This was the gentleman to whose management Mrs. Yorke entrusted her eldest daughter’s love-affair.
Nothing of their first interview transpired, except that the minister seemed to be hopeful. Melicent became more inscrutable and consequential than ever.
About this time, Miss Clara Yorke began to grow exceedingly merry in her disposition. She would smile in season and out of season, and burst into laughter without apparent cause. At the mention of Doctor Stewart’s name, her eyes always began to dance, and at the sight of him approaching their house her gravity deserted her immediately. Mrs. Yorke was both astonished and puzzled by her daughter’s levity.
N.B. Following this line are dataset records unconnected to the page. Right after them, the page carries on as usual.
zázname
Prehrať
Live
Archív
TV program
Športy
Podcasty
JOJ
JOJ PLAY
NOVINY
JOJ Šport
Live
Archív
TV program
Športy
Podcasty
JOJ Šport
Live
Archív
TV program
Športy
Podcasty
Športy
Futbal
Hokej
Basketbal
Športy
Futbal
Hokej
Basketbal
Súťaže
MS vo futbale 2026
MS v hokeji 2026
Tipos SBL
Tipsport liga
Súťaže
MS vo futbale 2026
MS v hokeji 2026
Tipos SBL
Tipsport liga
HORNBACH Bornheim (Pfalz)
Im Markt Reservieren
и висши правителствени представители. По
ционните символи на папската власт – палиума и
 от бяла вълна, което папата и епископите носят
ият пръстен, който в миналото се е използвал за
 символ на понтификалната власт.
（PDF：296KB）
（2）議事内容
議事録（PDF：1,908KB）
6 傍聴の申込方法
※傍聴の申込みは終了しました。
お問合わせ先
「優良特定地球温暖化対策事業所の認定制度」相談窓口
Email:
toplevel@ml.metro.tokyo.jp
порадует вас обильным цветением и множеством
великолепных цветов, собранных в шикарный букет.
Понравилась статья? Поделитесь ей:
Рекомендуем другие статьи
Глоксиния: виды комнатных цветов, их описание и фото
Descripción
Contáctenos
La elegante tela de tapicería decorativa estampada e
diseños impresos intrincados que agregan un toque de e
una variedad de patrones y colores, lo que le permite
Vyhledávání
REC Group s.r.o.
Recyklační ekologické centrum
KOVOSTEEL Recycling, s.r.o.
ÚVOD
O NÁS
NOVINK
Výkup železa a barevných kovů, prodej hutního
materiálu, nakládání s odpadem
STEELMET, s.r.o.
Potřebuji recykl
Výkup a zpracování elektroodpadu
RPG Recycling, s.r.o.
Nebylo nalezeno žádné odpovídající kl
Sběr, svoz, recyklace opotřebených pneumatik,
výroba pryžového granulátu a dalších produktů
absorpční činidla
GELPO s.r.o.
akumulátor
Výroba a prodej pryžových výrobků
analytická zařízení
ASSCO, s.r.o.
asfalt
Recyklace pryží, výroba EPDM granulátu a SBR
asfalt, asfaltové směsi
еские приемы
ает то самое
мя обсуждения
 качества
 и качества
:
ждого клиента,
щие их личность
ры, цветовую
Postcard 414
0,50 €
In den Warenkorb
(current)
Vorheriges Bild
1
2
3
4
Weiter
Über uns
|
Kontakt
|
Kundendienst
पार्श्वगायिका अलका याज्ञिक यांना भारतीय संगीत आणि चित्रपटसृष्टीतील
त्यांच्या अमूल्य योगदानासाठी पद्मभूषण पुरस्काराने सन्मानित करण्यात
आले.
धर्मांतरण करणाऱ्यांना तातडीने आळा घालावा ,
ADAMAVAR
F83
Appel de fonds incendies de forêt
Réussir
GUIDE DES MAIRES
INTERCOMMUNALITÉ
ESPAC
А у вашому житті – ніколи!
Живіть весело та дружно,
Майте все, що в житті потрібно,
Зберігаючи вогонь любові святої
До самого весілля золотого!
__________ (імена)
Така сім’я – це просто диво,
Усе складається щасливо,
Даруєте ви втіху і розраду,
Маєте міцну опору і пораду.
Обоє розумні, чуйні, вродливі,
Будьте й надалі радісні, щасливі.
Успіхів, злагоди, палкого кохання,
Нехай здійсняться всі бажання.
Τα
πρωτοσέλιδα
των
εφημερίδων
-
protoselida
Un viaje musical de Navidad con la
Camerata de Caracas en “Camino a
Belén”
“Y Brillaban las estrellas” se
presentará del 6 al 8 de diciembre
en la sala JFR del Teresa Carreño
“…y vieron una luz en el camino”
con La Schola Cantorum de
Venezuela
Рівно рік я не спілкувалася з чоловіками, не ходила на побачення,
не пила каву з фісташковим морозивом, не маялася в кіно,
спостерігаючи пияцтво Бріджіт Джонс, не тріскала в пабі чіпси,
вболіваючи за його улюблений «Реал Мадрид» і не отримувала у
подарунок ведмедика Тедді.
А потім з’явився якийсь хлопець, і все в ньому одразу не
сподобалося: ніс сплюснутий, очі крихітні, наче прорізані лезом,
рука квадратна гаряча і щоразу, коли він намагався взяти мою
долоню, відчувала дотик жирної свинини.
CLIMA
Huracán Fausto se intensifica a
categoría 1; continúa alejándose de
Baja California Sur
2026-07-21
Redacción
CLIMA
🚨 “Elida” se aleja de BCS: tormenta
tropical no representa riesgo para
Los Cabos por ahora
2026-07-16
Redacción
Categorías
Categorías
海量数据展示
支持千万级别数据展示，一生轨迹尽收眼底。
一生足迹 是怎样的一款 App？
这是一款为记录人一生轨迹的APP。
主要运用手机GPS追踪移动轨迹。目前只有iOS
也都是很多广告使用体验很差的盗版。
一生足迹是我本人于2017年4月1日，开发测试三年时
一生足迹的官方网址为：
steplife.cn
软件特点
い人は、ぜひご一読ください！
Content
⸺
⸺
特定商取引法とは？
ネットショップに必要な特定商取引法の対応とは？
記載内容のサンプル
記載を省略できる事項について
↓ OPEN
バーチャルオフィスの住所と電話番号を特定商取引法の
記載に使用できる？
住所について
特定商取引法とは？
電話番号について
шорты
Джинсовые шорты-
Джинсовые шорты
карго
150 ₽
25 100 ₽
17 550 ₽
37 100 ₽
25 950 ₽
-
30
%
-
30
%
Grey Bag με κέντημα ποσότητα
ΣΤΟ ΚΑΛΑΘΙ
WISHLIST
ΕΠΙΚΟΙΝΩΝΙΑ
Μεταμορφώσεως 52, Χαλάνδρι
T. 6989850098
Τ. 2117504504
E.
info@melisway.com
“I esteem Doctor Stewart very highly,” the lady said. “He is a dignified and agreeable person. I am glad he feels like running in here often. He must be lonely at home, for Charles is away during the day, and studies all the evening. Poor man! The loss of his wife was a terrible blow to him, but he bears it beautifully.”
The laughter with which Miss Clara was tremblingly full had to be restrained; for at that moment the door opened to give admittance to a smiling elderly gentleman in a white neckcloth. But, glancing at Melicent’s demure countenance a minute after, the young woman’s mirth became audible.
“Clara, you should, at least, give us the opportunity of sharing your amusement,” her mother said, rather chidingly.
Clara stammered out that there was a very witty article in the last Atlantic.
“By the way,” the minister said to her pleasantly, “I must compliment you on a very touching story of yours I have read lately. It is ‘Silent Rooms.’ I confess to you, Miss Clara, that I wept over it.”
How exquisite must be the sensibility of that person who weeps over one’s pathetic stories! Clara looked at the reverend doctor with a new interest. He certainly had a most beautiful nose, she observed, and his expression was benign. Moreover, he was a gentleman of good mind.
“I am delighted by what you tell me, doctor,” she said. “For, while such emotion is the highest compliment I could receive, it does not hurt you. Indeed, I thought that sketch would be affecting. I shed tears myself when I was writing it, and I think that a pretty good cry-tear-ion to judge by. Beg pardon, papa! I didn’t mean to. It punned itself.”